March 10, 2014
In-Home Care: Helping Parents be Parents
— The following letter was written by Melissa Rhodes, the mother of one of our clients in Tyler, Texas. We are honored to share it with you. —
Much to our surprise, on March 4, 2012, we welcomed our 1-pound, 14-ounce baby boy into our world, and since then, nothing has ever been the same.
Looking back now, we are so grateful for our complete ignorance, or we would have been terrified. In our minds, our tiny Nash just needed to grow, and he’d get to come home.
Unfortunately, it was not nearly that easy.
Three surgeries, three hospitals, hundreds of tests, a trach, a g-button, and seven months later – 211 days to be exact – we walked through the front door of our home with our baby boy in our arms for the very first time.
In making the excruciating decision that our sweet, delicate baby needed a tracheotomy surgery, one of the hardest parts to accept was that Nash would need round-the-clock nursing care.
I clearly remember his doctor ever so gently breaking the news to me that yes, he had to have the surgery, and yes, he would have nurses in our home for an undetermined amount of time.
Immediately, I said I did not want the nurses, we were his parents, and we would care for our son by ourselves. The doctor stopped me immediately and said, “You will want the nurses!”
So, there to meet us at our home was a nurse, and sure enough, we were glad she was there!
Soon thereafter, several other members of Epic’s team came to meet us. The theme of their message was that they were there so we could be Nash’s parents, not just his caretakers.
In Nash’s first year at home, he was getting upwards of a dozen different medications – most several times a day, ten or more nebulizer treatments, and six feeds (by g-button) each day. Just managing that schedule was a full-time job… an exhausting full-time job!
Instead of having to stay on task day in and day out, we were holding our baby, playing in the floor, rocking him to sleep, kissing, hugging, giggling, and mostly enjoying being at home with Nash.
Now, more than a year and a half later, we are chasing him around the house, practicing new words, playing with toys, breaking up wrestling matches between him and the dog… and thanks to our amazing nurses, being his parents, not his caretakers.

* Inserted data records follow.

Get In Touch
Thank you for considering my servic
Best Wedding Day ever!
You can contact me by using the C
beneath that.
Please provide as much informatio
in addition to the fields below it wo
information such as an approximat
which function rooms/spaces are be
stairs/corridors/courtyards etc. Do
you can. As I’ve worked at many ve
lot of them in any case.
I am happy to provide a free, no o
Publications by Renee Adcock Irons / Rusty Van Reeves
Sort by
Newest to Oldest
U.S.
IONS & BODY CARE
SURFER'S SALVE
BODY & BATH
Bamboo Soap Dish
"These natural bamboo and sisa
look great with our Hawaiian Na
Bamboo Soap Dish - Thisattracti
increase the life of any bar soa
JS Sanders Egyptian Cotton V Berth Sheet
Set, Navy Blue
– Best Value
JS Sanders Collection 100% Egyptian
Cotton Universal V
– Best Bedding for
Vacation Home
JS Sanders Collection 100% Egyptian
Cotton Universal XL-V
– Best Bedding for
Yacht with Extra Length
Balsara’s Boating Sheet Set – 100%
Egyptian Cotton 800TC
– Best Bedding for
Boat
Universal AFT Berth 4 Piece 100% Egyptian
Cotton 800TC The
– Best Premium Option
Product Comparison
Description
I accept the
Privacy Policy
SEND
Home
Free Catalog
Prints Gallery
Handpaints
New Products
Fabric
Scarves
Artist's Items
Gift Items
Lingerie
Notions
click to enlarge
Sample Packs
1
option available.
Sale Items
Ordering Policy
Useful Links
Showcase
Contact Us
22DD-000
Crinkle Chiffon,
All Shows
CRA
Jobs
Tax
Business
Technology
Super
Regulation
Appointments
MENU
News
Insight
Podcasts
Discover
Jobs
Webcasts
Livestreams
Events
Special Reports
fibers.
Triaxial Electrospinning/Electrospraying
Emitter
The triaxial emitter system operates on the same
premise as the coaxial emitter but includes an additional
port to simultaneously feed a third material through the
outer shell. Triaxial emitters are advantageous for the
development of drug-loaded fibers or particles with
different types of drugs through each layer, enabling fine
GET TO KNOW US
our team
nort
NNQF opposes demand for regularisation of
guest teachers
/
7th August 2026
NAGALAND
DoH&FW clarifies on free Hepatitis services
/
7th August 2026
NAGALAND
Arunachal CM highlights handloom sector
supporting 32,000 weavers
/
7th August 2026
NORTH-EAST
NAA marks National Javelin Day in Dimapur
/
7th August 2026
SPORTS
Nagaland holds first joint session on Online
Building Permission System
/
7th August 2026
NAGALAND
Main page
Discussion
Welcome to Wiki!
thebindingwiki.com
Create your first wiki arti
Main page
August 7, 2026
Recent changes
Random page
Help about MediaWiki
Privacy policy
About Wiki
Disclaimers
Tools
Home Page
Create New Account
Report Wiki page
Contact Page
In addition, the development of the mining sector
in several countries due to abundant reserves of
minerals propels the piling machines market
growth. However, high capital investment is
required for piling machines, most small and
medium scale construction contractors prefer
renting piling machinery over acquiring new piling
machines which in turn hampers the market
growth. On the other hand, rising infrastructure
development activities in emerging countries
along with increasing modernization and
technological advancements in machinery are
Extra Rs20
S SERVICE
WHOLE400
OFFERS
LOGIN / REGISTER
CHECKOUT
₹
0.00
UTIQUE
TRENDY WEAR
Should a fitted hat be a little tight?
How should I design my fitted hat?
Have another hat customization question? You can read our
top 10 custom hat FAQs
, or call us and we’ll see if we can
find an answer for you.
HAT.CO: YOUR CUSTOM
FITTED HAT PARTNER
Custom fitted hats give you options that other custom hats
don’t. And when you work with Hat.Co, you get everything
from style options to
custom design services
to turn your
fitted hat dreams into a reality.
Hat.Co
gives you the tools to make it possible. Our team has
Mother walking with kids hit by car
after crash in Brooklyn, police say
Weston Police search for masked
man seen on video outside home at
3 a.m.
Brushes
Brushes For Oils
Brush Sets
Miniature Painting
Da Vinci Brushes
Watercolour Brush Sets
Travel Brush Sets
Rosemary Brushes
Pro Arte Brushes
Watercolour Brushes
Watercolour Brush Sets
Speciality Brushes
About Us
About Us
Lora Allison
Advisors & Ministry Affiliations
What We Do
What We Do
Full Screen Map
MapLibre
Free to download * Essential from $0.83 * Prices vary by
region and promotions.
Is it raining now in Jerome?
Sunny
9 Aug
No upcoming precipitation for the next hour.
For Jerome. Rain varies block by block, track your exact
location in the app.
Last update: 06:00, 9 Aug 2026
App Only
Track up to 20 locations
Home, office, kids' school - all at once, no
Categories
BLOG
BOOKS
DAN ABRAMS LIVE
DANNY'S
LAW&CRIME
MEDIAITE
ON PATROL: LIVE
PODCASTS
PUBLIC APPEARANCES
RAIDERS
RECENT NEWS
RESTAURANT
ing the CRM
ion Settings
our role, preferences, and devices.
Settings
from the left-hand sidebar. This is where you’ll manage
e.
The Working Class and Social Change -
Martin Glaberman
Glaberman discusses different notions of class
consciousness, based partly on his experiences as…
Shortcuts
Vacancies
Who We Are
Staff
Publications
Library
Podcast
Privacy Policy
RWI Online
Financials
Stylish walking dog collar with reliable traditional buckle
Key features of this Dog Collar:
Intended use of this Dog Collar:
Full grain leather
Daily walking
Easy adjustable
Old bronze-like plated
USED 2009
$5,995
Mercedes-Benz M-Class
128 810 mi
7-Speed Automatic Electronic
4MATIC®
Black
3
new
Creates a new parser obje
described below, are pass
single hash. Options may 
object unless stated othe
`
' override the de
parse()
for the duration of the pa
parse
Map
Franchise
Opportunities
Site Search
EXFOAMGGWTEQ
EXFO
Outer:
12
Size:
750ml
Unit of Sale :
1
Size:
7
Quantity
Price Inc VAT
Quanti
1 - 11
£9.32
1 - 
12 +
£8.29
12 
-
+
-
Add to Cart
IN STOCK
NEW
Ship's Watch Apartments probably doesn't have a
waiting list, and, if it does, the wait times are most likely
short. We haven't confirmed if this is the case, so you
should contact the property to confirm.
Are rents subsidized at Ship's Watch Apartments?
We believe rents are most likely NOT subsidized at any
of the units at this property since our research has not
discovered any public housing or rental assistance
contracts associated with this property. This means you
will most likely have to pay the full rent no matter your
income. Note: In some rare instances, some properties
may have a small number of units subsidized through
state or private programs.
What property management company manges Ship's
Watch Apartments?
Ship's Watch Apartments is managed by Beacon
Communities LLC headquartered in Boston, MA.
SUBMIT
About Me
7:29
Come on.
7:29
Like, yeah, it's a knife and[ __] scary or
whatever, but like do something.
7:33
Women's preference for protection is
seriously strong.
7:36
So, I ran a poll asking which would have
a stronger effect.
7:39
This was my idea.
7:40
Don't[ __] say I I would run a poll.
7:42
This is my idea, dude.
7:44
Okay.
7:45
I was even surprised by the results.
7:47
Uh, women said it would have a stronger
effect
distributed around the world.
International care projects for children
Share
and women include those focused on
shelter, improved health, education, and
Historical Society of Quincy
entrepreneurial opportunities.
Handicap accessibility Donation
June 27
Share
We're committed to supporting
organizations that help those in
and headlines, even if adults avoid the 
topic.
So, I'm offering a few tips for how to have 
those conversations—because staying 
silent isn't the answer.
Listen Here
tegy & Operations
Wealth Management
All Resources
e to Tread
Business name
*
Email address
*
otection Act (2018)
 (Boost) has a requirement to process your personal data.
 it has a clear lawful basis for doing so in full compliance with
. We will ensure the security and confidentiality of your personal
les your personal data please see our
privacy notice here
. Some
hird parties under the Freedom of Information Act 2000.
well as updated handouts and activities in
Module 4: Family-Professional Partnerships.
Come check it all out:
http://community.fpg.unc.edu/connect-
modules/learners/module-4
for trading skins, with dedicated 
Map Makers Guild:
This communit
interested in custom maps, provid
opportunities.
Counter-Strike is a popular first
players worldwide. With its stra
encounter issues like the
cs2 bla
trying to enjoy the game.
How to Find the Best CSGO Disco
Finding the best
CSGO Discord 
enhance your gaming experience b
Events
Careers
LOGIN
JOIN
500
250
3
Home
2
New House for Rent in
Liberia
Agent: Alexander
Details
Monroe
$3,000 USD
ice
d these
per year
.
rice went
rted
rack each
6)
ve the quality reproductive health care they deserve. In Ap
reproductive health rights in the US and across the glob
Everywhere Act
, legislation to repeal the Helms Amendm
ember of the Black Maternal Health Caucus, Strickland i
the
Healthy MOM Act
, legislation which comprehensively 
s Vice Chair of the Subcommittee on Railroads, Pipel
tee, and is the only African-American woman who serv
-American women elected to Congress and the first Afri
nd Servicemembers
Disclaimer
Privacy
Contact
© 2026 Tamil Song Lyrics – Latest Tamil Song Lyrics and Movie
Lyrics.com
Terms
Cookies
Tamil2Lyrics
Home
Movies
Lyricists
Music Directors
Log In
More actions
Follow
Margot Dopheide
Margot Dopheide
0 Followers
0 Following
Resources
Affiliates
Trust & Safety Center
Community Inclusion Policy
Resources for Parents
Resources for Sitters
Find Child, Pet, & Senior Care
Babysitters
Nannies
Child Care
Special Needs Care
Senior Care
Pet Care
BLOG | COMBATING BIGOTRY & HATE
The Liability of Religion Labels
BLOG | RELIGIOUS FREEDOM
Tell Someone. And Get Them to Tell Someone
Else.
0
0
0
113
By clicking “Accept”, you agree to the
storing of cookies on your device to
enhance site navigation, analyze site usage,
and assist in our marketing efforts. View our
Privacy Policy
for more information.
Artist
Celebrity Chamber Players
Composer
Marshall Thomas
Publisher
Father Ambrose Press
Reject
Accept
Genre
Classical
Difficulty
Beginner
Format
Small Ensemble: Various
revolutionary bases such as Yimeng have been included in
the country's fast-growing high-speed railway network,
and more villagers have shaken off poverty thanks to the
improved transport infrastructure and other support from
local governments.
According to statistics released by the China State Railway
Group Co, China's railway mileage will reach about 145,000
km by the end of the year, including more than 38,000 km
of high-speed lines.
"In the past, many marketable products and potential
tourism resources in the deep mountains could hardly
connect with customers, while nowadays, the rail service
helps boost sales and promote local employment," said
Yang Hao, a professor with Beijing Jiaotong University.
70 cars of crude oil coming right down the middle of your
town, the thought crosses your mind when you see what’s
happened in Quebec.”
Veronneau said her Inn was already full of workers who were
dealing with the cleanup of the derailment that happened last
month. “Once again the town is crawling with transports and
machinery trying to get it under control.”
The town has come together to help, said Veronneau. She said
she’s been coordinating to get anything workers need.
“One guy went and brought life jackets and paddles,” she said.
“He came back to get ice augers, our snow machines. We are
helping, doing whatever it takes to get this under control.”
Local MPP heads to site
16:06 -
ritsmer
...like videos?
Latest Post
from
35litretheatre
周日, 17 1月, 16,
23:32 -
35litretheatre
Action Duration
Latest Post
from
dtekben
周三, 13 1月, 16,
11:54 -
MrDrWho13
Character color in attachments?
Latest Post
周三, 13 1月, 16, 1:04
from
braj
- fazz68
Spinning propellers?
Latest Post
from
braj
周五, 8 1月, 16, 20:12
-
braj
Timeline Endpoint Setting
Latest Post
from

Nash’s nurses have become part of the family. They have been there for the good days and bad ones, too.
They were there for his first birthday party, his first Christmas, when he learned to crawl, walk and talk. They were the ones to wean him off the ventilator he’d been on his entire life, and they were there when he snuck away from us all and pulled his trach out himself. Believe me, it wasn’t the nurse’s fault!
Because of those ladies… and a couple of men, too… we have gotten to be a family – a daddy, a mama, and a VERY healthy little boy – and for that, we will forever be grateful!